Update the records below by replacing each "catalogue / barcode" with "barcode", leaving everything else unchanged.

+ + +

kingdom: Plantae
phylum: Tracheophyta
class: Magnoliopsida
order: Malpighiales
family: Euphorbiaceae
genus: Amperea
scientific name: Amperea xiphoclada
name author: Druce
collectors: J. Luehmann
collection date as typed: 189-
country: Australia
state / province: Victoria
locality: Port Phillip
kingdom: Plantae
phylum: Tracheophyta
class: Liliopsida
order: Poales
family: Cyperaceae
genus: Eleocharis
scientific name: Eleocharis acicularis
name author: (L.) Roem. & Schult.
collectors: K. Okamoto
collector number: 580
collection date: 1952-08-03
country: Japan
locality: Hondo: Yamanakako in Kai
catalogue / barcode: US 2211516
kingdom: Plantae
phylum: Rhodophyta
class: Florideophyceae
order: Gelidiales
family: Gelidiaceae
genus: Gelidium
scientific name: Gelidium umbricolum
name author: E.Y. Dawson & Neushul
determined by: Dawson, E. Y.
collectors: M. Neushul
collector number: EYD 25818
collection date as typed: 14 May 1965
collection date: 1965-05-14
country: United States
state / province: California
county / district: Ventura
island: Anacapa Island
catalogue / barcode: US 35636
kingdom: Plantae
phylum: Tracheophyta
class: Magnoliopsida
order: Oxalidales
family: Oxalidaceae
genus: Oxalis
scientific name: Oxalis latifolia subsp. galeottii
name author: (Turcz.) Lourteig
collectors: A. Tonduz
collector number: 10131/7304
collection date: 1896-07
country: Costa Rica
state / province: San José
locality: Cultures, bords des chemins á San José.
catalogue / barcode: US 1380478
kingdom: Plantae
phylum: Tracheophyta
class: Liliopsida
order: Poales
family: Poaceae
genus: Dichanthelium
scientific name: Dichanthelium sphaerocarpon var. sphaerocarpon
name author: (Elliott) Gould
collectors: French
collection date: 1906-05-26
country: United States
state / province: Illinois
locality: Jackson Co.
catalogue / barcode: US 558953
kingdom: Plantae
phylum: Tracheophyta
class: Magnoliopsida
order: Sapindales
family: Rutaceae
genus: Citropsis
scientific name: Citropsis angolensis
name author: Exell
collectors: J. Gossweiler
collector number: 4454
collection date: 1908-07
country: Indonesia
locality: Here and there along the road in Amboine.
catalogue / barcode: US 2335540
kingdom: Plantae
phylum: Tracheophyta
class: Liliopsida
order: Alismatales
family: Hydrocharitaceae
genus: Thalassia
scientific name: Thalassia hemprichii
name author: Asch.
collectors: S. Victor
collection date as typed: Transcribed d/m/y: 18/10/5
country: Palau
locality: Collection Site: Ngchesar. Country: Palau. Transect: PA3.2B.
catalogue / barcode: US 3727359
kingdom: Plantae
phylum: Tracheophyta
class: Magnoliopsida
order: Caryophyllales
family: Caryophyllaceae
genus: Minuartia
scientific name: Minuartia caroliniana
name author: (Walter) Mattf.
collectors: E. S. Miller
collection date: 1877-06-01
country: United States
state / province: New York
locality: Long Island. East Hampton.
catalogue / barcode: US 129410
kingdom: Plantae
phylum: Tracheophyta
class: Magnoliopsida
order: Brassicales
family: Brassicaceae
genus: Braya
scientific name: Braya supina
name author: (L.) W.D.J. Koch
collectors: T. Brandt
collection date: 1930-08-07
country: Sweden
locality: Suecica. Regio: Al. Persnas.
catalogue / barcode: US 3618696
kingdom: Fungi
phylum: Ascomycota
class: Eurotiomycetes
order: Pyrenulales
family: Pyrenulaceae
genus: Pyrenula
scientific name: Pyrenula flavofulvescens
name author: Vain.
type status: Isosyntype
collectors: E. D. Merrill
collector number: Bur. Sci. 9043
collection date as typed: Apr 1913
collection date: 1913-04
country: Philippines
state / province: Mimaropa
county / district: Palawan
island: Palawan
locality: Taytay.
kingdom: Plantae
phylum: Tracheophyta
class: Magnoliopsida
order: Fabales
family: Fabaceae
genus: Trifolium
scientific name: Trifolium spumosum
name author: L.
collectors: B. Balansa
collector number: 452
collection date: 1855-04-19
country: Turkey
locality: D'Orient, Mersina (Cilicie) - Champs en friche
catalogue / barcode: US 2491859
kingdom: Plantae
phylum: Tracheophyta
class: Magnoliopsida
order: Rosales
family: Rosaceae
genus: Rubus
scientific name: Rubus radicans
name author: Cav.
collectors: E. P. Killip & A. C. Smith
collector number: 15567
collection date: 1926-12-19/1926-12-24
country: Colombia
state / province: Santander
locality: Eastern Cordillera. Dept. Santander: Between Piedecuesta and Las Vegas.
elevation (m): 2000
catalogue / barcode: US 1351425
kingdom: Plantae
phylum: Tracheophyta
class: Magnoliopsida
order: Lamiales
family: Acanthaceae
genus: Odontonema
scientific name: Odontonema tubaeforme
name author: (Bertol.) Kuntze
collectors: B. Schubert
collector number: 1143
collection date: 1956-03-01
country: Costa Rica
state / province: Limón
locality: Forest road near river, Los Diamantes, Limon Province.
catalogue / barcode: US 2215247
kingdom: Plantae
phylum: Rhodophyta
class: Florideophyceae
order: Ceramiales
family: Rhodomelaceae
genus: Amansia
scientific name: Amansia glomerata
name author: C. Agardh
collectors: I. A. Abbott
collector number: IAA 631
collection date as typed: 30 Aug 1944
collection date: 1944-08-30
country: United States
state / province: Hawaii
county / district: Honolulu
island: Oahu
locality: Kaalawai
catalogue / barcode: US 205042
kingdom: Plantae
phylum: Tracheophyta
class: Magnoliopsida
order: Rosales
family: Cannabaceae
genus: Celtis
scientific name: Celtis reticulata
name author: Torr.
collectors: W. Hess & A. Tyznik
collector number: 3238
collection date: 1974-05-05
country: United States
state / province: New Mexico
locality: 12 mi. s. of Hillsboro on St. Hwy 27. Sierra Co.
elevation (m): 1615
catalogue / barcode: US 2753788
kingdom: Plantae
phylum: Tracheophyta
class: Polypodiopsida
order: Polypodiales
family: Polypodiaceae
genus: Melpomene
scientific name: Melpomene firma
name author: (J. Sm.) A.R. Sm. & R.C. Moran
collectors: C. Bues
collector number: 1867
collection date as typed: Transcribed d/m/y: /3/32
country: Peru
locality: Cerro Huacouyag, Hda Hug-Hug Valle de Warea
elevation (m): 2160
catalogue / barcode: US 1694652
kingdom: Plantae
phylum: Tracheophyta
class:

+ + +

#### SOLUTION FOR THIS PROBLEM:
kingdom: Plantae
phylum: Tracheophyta
class: Magnoliopsida
order: Malpighiales
family: Euphorbiaceae
genus: Amperea
scientific name: Amperea xiphoclada
name author: Druce
collectors: J. Luehmann
collection date as typed: 189-
country: Australia
state / province: Victoria
locality: Port Phillip
kingdom: Plantae
phylum: Tracheophyta
class: Liliopsida
order: Poales
family: Cyperaceae
genus: Eleocharis
scientific name: Eleocharis acicularis
name author: (L.) Roem. & Schult.
collectors: K. Okamoto
collector number: 580
collection date: 1952-08-03
country: Japan
locality: Hondo: Yamanakako in Kai
barcode: US 2211516
kingdom: Plantae
phylum: Rhodophyta
class: Florideophyceae
order: Gelidiales
family: Gelidiaceae
genus: Gelidium
scientific name: Gelidium umbricolum
name author: E.Y. Dawson & Neushul
determined by: Dawson, E. Y.
collectors: M. Neushul
collector number: EYD 25818
collection date as typed: 14 May 1965
collection date: 1965-05-14
country: United States
state / province: California
county / district: Ventura
island: Anacapa Island
barcode: US 35636
kingdom: Plantae
phylum: Tracheophyta
class: Magnoliopsida
order: Oxalidales
family: Oxalidaceae
genus: Oxalis
scientific name: Oxalis latifolia subsp. galeottii
name author: (Turcz.) Lourteig
collectors: A. Tonduz
collector number: 10131/7304
collection date: 1896-07
country: Costa Rica
state / province: San José
locality: Cultures, bords des chemins á San José.
barcode: US 1380478
kingdom: Plantae
phylum: Tracheophyta
class: Liliopsida
order: Poales
family: Poaceae
genus: Dichanthelium
scientific name: Dichanthelium sphaerocarpon var. sphaerocarpon
name author: (Elliott) Gould
collectors: French
collection date: 1906-05-26
country: United States
state / province: Illinois
locality: Jackson Co.
barcode: US 558953
kingdom: Plantae
phylum: Tracheophyta
class: Magnoliopsida
order: Sapindales
family: Rutaceae
genus: Citropsis
scientific name: Citropsis angolensis
name author: Exell
collectors: J. Gossweiler
collector number: 4454
collection date: 1908-07
country: Indonesia
locality: Here and there along the road in Amboine.
barcode: US 2335540
kingdom: Plantae
phylum: Tracheophyta
class: Liliopsida
order: Alismatales
family: Hydrocharitaceae
genus: Thalassia
scientific name: Thalassia hemprichii
name author: Asch.
collectors: S. Victor
collection date as typed: Transcribed d/m/y: 18/10/5
country: Palau
locality: Collection Site: Ngchesar. Country: Palau. Transect: PA3.2B.
barcode: US 3727359
kingdom: Plantae
phylum: Tracheophyta
class: Magnoliopsida
order: Caryophyllales
family: Caryophyllaceae
genus: Minuartia
scientific name: Minuartia caroliniana
name author: (Walter) Mattf.
collectors: E. S. Miller
collection date: 1877-06-01
country: United States
state / province: New York
locality: Long Island. East Hampton.
barcode: US 129410
kingdom: Plantae
phylum: Tracheophyta
class: Magnoliopsida
order: Brassicales
family: Brassicaceae
genus: Braya
scientific name: Braya supina
name author: (L.) W.D.J. Koch
collectors: T. Brandt
collection date: 1930-08-07
country: Sweden
locality: Suecica. Regio: Al. Persnas.
barcode: US 3618696
kingdom: Fungi
phylum: Ascomycota
class: Eurotiomycetes
order: Pyrenulales
family: Pyrenulaceae
genus: Pyrenula
scientific name: Pyrenula flavofulvescens
name author: Vain.
type status: Isosyntype
collectors: E. D. Merrill
collector number: Bur. Sci. 9043
collection date as typed: Apr 1913
collection date: 1913-04
country: Philippines
state / province: Mimaropa
county / district: Palawan
island: Palawan
locality: Taytay.
kingdom: Plantae
phylum: Tracheophyta
class: Magnoliopsida
order: Fabales
family: Fabaceae
genus: Trifolium
scientific name: Trifolium spumosum
name author: L.
collectors: B. Balansa
collector number: 452
collection date: 1855-04-19
country: Turkey
locality: D'Orient, Mersina (Cilicie) - Champs en friche
barcode: US 2491859
kingdom: Plantae
phylum: Tracheophyta
class: Magnoliopsida
order: Rosales
family: Rosaceae
genus: Rubus
scientific name: Rubus radicans
name author: Cav.
collectors: E. P. Killip & A. C. Smith
collector number: 15567
collection date: 1926-12-19/1926-12-24
country: Colombia
state / province: Santander
locality: Eastern Cordillera. Dept. Santander: Between Piedecuesta and Las Vegas.
elevation (m): 2000
barcode: US 1351425
kingdom: Plantae
phylum: Tracheophyta
class: Magnoliopsida
order: Lamiales
family: Acanthaceae
genus: Odontonema
scientific name: Odontonema tubaeforme
name author: (Bertol.) Kuntze
collectors: B. Schubert
collector number: 1143
collection date: 1956-03-01
country: Costa Rica
state / province: Limón
locality: Forest road near river, Los Diamantes, Limon Province.
barcode: US 2215247
kingdom: Plantae
phylum: Rhodophyta
class: Florideophyceae
order: Ceramiales
family: Rhodomelaceae
genus: Amansia
scientific name: Amansia glomerata
name author: C. Agardh
collectors: I. A. Abbott
collector number: IAA 631
collection date as typed: 30 Aug 1944
collection date: 1944-08-30
country: United States
state / province: Hawaii
county / district: Honolulu
island: Oahu
locality: Kaalawai
barcode: US 205042
kingdom: Plantae
phylum: Tracheophyta
class: Magnoliopsida
order: Rosales
family: Cannabaceae
genus: Celtis
scientific name: Celtis reticulata
name author: Torr.
collectors: W. Hess & A. Tyznik
collector number: 3238
collection date: 1974-05-05
country: United States
state / province: New Mexico
locality: 12 mi. s. of Hillsboro on St. Hwy 27. Sierra Co.
elevation (m): 1615
barcode: US 2753788
kingdom: Plantae
phylum: Tracheophyta
class: Polypodiopsida
order: Polypodiales
family: Polypodiaceae
genus: Melpomene
scientific name: Melpomene firma
name author: (J. Sm.) A.R. Sm. & R.C. Moran
collectors: C. Bues
collector number: 1867
collection date as typed: Transcribed d/m/y: /3/32
country: Peru
locality: Cerro Huacouyag, Hda Hug-Hug Valle de Warea
elevation (m): 2160
barcode: US 1694652
kingdom: Plantae
phylum: Tracheophyta
class:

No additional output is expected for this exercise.